I'm also (hopefully) slowly becoming the kind of person who thinks before they act. I'm certainly better at that than I used to be--I can't tell you how many times this week I've taken a breath and been civil with Howie and Bosley when they've been seriously rude and out of line, and the Pixie of five years ago, even two years ago would have scampered to the bathroom to weep. I've been through enough to stand firm on the things that I believe: that organized religion does its followers a disservice by controlling their thoughts and only allowing for black-and-white/divisive thinking, which forces them to be judgmental of others in just the way that Jesus says not to be; that the modern-day white collar workplace is based on nineteenth-century management concepts that infantilize adults and fails to address advances in communication technology; that we as a culture and a planet have a serious civility crisis and cannot communicate kindly and respectfully to each other; that punishing the poor does not make them go away; and that animals deserve just as much kindness and respect as humans.
I stand firm on my beliefs, and I stand firm on the right to state those things in this venue because this blog, like any blog, is like an open journal. Those who are interested may read it, and if a reader finds my thoughts disagreeable, offensive, or unpalatable, there are plenty of other websites and blogs to read. Because it is ultimately my inner thoughts, I am allowed to blog those thoughts and opinions.

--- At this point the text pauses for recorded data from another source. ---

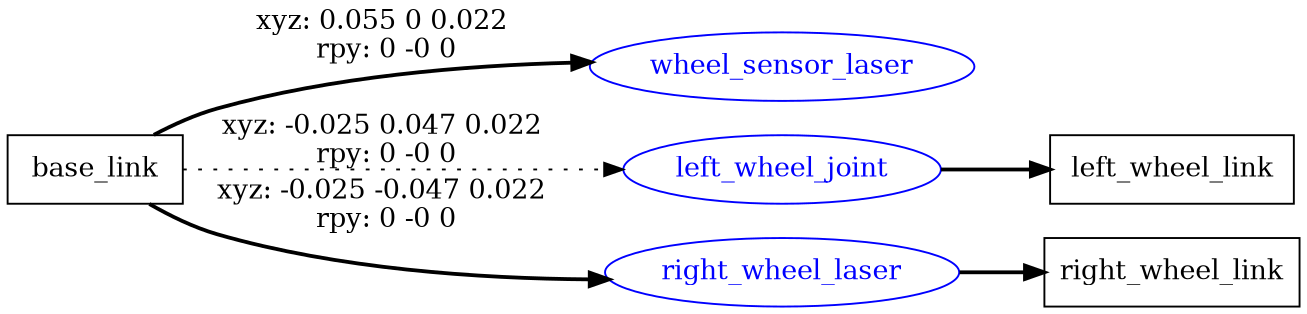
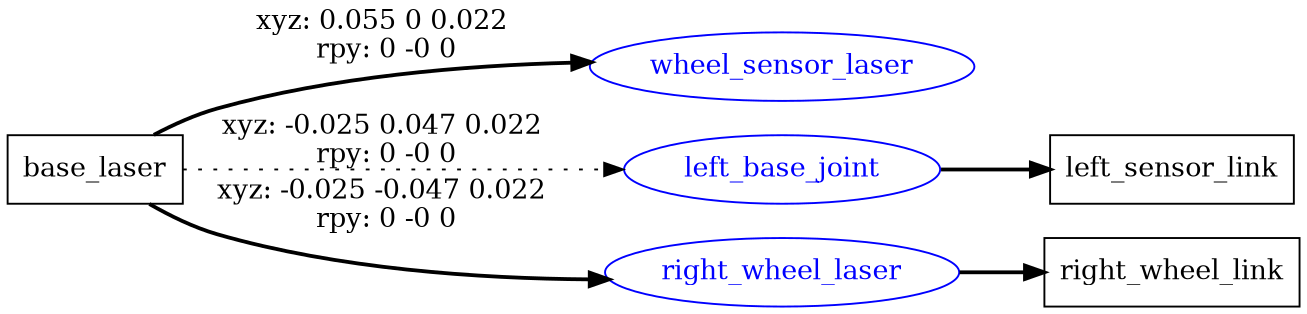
  digraph {
    rankdir=LR
    node [shape=box]
    edge [style=bold]
-   n1 [label=base_link]
+   n1 [label=base_laser]
    n2 [color=blue fontcolor=blue label=wheel_sensor_laser shape=ellipse]
-   left_wheel_joint [color=blue fontcolor=blue shape=ellipse]
+   left_wheel_joint [color=blue fontcolor=blue shape=ellipse label=left_base_joint]
    n4 [color=blue fontcolor=blue label=right_wheel_laser shape=ellipse]
-   n5 [label=left_wheel_link]
+   n5 [label=left_sensor_link]
    n6 [label=right_wheel_link]
    n1 -> n2 [label="xyz: 0.055 0 0.022 \nrpy: 0 -0 0"]
    n1 -> left_wheel_joint [label="xyz: -0.025 0.047 0.022 \nrpy: 0 -0 0" style=dotted]
    n1 -> n4 [label="xyz: -0.025 -0.047 0.022 \nrpy: 0 -0 0"]
    left_wheel_joint -> n5
    n4 -> n6
  }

However, I don't have the right to say untrue things about anyone. I cannot present my opinion as fact, and I cannot present inaccurate or inadequate information as full fact. And that's not because any of you will ever go do the research and find out and catch me in a lie--there's plenty of nonsense I could pass off as true and y'all would never know the difference. I don't have the right to present inaccurate information as fact simply because it's not right. It's not the karmic or just thing to do to anyone or anything. I cannot present inaccurate information about Pruitt-Igoe as truth, and I cannot present inaccurate information about people you'll likely never meet because it's not right.
This weekend will be spent meditating on the goodness of others, on second chances to make things right, and on speaking truth without doing harm. It will also be spent working on my beleaguered balcony garden, which has been languishing in this weird, cool weather Denver's been having.
1 comment:
A very thoughtful post, Pixie. Boy, self-examination is a valuable skill to cultivate. Thanks for your thoughts.